Scientists Create First 3D-Printed Human Corneas

Newcastle University scientists have created the first 3D-printed human corneas using a combination of human cells, alginate, and collagen, potentially creating an “unlimited supply” of corneas to treat blindness for millions of people.

“It means the technique could be used in the future to ensure an unlimited supply of corneas,” claimed the University of Newcastle. “As the outermost layer of the human eye, the cornea has an important role in focusing vision. Yet there is a significant shortage of corneas available to transplant, with 10 million people worldwide requiring surgery to prevent corneal blindness as a result of diseases such as trachoma, an infectious eye disorder.”

The university explained that human corneal stromal cells from a donor were “mixed together with alginate and collagen to create a solution that could be printed,” known as “bio-ink.”

“Using a simple low-cost 3D bio-printer, the bio-ink was successfully extruded in concentric circles to form the shape of a human cornea. It took less than 10 minutes to print,” they proclaimed. “The stem cells were then shown to culture – or grow.”
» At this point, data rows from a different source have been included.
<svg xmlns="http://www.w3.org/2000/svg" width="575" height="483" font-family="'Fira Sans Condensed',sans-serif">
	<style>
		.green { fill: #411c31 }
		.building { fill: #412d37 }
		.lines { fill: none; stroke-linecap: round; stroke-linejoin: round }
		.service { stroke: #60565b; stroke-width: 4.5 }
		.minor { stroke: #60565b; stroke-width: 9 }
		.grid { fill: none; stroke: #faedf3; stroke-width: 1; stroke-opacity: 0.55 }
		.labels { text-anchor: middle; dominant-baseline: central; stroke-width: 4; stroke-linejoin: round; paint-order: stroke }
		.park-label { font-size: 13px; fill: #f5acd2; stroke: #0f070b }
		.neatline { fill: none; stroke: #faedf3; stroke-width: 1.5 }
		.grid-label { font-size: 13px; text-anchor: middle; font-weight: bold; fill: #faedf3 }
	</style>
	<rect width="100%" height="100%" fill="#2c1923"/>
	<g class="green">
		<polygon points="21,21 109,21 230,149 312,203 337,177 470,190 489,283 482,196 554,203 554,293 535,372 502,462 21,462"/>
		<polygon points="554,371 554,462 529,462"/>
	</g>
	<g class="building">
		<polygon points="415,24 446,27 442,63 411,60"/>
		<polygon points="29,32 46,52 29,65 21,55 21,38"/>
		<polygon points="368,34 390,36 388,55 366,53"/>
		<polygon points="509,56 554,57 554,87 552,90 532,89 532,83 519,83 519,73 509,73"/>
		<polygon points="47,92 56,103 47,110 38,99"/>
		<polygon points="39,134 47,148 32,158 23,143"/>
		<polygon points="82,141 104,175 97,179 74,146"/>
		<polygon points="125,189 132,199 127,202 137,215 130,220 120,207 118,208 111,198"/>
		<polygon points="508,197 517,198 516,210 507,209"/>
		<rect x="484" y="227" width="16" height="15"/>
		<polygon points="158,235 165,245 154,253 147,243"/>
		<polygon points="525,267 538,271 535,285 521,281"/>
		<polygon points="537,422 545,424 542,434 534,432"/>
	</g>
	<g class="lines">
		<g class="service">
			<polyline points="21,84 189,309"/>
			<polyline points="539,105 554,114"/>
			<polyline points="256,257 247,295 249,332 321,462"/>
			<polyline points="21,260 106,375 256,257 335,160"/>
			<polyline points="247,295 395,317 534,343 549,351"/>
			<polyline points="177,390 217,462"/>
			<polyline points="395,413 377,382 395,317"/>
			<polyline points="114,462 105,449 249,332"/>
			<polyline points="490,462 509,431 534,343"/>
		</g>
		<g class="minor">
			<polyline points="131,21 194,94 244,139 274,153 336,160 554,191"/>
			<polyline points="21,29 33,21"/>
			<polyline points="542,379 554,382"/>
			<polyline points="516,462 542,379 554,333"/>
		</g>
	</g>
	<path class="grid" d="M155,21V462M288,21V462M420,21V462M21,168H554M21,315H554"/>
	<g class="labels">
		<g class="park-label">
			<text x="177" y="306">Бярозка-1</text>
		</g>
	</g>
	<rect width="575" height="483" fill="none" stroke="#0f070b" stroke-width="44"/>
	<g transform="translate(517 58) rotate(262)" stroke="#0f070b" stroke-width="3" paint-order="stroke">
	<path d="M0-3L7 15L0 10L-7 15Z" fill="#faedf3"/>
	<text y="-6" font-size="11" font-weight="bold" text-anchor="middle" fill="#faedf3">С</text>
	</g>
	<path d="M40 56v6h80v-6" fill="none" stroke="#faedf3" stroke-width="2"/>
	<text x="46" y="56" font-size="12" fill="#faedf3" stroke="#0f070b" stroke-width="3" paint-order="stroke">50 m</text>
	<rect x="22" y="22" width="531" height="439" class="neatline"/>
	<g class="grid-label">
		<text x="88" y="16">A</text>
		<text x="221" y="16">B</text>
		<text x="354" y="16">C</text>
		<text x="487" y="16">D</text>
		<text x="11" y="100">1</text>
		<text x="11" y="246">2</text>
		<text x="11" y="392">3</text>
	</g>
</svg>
In a statement, Professor Che Connon declared, “Many teams across the world have been chasing the ideal bio-ink to make this process feasible.”
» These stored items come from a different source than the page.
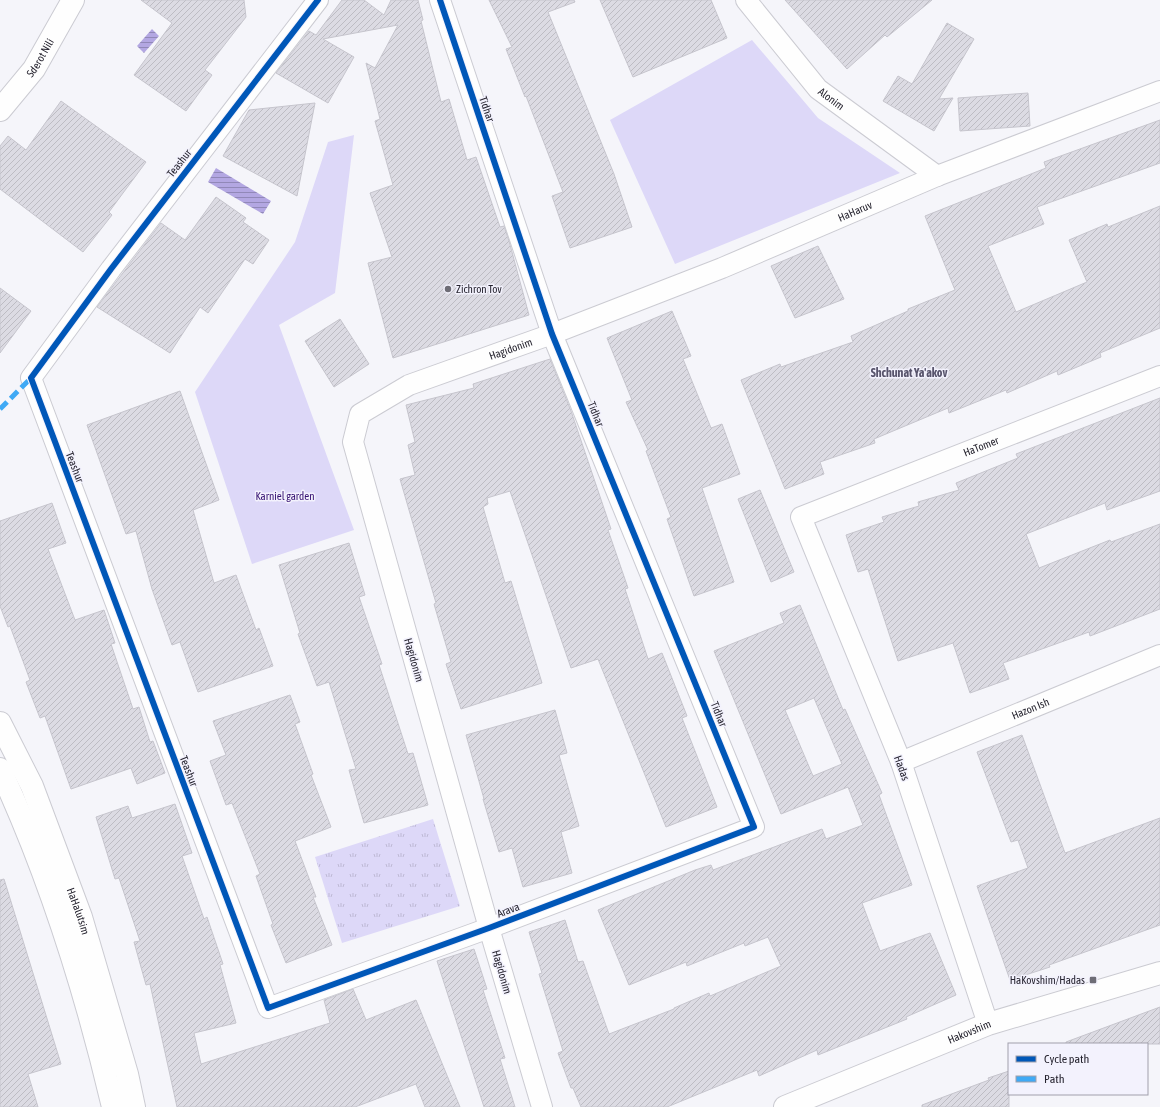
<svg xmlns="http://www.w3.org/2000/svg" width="1160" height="1107" viewBox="0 0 1160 1107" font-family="'Asap Condensed',sans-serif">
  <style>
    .grass { fill: url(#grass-tufts) }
    .park { fill: #ddd8f8 }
    .water { fill: url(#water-rules) }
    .building { fill: url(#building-hatch); stroke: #c6c5cd; fill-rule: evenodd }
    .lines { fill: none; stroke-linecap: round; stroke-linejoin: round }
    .minor-casing { stroke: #cbcbd2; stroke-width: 22 }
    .tertiary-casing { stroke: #cbcbd2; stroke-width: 24 }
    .minor { stroke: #fefefe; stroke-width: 20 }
    .tertiary { stroke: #fefefe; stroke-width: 22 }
    .quiet { stroke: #3fa9f5; stroke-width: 5; stroke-dasharray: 10 5; stroke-linecap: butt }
    .cycleway-casing { stroke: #f3f2fd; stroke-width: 8 }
    .cycleway { stroke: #0057b8; stroke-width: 6 }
    .poi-dot { fill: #6e6d76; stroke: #f3f2fd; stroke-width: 1.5 }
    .labels { text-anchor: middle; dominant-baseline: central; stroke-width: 3; stroke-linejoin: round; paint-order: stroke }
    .street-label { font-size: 11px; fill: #26242f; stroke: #f3f2fd }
    .poi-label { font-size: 11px; fill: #26242f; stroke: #f3f2fd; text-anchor: start }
    .park-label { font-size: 11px; fill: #361172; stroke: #f3f2fd }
    .neighbourhood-label { font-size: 12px; font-weight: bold; fill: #58546c; stroke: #f3f2fd }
  </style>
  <defs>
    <pattern id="grass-tufts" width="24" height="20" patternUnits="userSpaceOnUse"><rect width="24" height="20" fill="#ddd8f8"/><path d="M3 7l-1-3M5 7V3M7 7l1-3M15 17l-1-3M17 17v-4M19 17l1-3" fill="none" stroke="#beb9d5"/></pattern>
    <pattern id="water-rules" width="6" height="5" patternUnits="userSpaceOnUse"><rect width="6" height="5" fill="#b3a7e2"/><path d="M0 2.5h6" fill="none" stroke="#9188b8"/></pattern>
    <pattern id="building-hatch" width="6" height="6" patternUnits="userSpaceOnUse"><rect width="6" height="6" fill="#dcdbe3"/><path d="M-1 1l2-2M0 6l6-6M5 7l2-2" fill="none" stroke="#bdbcc3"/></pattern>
  </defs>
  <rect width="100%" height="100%" fill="#f5f5fa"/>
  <path class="grass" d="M433,819L460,906L342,943L315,857Z"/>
  <path class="park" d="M752,40L818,118L900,173L675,264L610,120Z
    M354,135L335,293L279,325L354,530L252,564L195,392L295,242L328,142Z"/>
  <path class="water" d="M152,29L159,36L144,53L137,46Z
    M216,168L271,201L263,214L208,182Z"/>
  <path class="building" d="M141,0H244L246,17L205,70L212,75L186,111L134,75L172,23Z
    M342,0H364L384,15L391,0H418L423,20L421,21L441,102L449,99L467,160L476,157L500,227L504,226L509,241L529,315L393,358L368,263L392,257L370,193L393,185L375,121L380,119L366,63L375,68L398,25L323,39L354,57L328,103L276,73L309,31L316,35Z
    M489,0H574L575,2L548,12L614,174L632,227L570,248L552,196L563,192L526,96L525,97L506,49L512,47Z
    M600,0H711L727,38L633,77Z
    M785,0H932L887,37L885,35L847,69Z
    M947,23L974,39L939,99L953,98L934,131L883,101L898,76L912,84Z
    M1028,93L1030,126L960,131L958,98Z
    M61,101L146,162L109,212L112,215L83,252L0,189V146L8,136L26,150Z
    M315,103L297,196L223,156L249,110Z
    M1160,120V163L1037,207L1044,224L988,246L1016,312L1087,282L1069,240L1107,224L1108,227L1160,206V328L1100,353L1101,357L1058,375L1057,371L1007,393L1006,390L949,413L948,408L874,439L875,443L820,462L824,474L785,489L741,380L780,364L781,367L853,342L851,336L908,311V309L955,290L925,216L1046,168L1044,162Z
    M216,197L246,218L243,222L269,240L253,264L245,259L208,313L200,307L170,353L97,307L161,223L185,240Z
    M818,246L844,299L795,318L771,266Z
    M0,288L31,311L0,353Z
    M672,311L691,356L683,359L711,428L722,424L740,474L702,488L734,582L694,596L667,519L671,517L646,451L648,450L626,402L632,400L607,338Z
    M340,319L369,364L334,387L305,341Z
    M550,359L571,411L611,529L608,530L628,588L625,589L648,659L662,653L687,716L682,718L717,807L666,827L598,659L571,668L510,491L487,498L488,504L483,507L505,583L511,581L542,683L461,709L446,664L451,662L434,604L436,603L400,479L415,475L408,445L415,442L406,405L474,388L473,384Z
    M180,391L219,500L193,510L214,583L236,575L256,630L259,628L273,666L198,692L180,642L172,645L152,589L136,531L126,534L87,425Z
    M1160,398V491L1107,510L1105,503L1026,534L1039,568L1110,540L1111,542L1160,524V609L1090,636L1089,632L1003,663L1009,679L970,693L953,643L898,661L868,569L858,572L846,535L884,522L882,517L919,506L918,502L959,490L956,483L1018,458L1016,454Z
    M760,490L794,572L771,582L738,499Z
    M52,503L66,543L48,549L75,620L104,610L115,643L111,644L133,709L139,707L150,742L153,741L165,773L137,784L131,768L71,789L45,716L40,718L26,682L30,680L10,626L8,627L0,606V521Z
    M349,543L365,595L359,597L382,664L379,665L408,754L413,753L428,805L364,823L349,770L356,769L329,682L317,686L298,634L300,633L279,565Z
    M800,605L843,710L845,709L882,793L879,795L912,885L862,903L880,951L930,933L956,995L906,1017L907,1019L818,1055L817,1050L759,1076L757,1070L667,1107H581L573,1088H571L558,1053L563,1051L539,974L542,973L529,932L565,920L578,962L583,961L609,1034L674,1009V1008L709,993L710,996L781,966L768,937L745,946L744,943L687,966L686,962L629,985L598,910L695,870L711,865L713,870L822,829L826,839L863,825L848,787L781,814L714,651L784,623L780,613ZM814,698L842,764L813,776L785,710Z
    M290,695L300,722L295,724L313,774L311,775L331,827L295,841L316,897H313L332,945L286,963L271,925L273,924L256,876L260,874L232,803L226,805L210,761L226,755L213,721Z
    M555,710L567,753L559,755L579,826L561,832L572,873L523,887L512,848L499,852L483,799H484L466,735Z
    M1022,735L1065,853L1160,818V925L1049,965L1050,967L1010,980L977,886L1028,868L1018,840L1011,842L977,752Z
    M175,804L192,853L182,856L204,919L207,917L223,964L220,965L236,1023L194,1033L201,1064L330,1023L324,1000L353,989L366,1020L416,1000L460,1107H425L416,1084L355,1107H177L150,984L146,985L134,942L140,941L119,878L115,879L96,817L128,806L132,818Z
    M4,879L61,1064L28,1074L38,1107H0V880Z
    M474,949L487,989L483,990L505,1058L500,1059L515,1107H484L437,961Z
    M1160,1007V1044H1066V1042Z
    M1009,1071V1107H922V1105L989,1080L988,1078Z"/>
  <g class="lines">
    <defs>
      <g id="minor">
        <path d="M318,0L111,269L31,378L268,1008L489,928L754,827L552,334L440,0"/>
        <path id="s1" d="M746,0L818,89L937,176"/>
        <path id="s2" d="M901,762L1160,655"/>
        <path id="s3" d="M988,1024L901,762L801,517L1160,376"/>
        <path id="s4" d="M542,1107L489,928L353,442L360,414L409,385L552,334L722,268L937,176L1160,91"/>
      </g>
      <g id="tertiary">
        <path id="s5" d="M0,110L34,69L73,0"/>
        <path id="s6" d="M0,723L32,786L81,917L127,1074L134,1107"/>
        <path d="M0,769C50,877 86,992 113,1107"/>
        <path id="s7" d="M785,1107L988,1024L1160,973"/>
      </g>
    </defs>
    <use href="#minor" class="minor-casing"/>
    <use href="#tertiary" class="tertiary-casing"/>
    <use href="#minor" class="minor"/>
    <use href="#tertiary" class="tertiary"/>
    <path class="quiet" d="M0,409L31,378"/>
    <defs>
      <path id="cycleway" d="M318,0L111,269L31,378L268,1008L489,928L754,827L552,334L440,0"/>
    </defs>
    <use href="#cycleway" class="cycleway-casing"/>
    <use href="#cycleway" class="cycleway"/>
  </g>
  <g class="poi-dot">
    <circle cx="448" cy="289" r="4"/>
    <rect x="1089" y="976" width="8" height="8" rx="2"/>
  </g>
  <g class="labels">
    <g class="street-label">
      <text stroke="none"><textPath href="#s5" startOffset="66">Sderot Nili</textPath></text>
      <text stroke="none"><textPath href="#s1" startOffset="131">Alonim</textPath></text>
      <text transform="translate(487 109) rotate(71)">Tidhar</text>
      <text transform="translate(179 163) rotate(-52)">Teashur</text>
      <text stroke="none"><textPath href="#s4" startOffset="1256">HaHaruv</textPath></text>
      <text stroke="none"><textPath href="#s4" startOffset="885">Hagidonim</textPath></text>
      <text transform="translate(596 414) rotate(68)">Tidhar</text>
      <text stroke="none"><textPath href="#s3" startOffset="734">HaTomer</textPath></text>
      <text transform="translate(75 467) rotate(69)">Teashur</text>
      <text transform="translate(414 660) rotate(74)">Hagidonim</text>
      <text stroke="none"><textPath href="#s2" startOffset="140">Hazon Ish</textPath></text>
      <text transform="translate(719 714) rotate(68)">Tidhar</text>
      <text transform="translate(902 768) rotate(70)">Hadas</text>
      <text transform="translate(189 771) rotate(69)">Teashur</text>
      <text transform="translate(508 910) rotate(-21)">Arava</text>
      <text stroke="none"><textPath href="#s6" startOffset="204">HaHalutsim</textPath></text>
      <text transform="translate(502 972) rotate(74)">Hagidonim</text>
      <text stroke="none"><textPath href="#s7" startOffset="199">Hakovshim</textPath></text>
    </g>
    <g class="poi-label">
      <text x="456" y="289">Zichron Tov</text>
      <text x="1085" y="980" text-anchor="end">HaKovshim/Hadas</text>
    </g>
    <g class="park-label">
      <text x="285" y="496">Karniel garden</text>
    </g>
    <g class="neighbourhood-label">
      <text x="909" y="373">Shchunat Ya'akov</text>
    </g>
  </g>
  <rect x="1008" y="1043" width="140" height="52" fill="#f3f2fd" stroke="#a1a0ab"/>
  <rect x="1016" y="1056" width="20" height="6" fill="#0057b8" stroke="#a1a0ab"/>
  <text x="1044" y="1063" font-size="12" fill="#26242f">Cycle path</text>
  <rect x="1016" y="1076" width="20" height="6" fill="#3fa9f5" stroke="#a1a0ab"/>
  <text x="1044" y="1083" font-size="12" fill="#26242f">Path</text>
</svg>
“Our unique gel — a combination of alginate and collagen — keeps the stem cells alive whilst producing a material which is stiff enough to hold its shape but soft enough to be squeezed out the nozzle of a 3D printer,” he detailed. “This builds upon our previous work in which we kept cells alive for weeks at room temperature within a similar hydrogel. Now we have a ready to use bio-ink containing stem cells allowing users to start printing tissues without having to worry about growing the cells separately.”

The professor added that the corneas “will now have to undergo further testing and it will be several years before we could be in the position where we are using them for transplants.”

“However, what we have shown is that it is feasible to print corneas using coordinates taken from a patient eye and that this approach has potential to combat the world-wide shortage,” Connon concluded.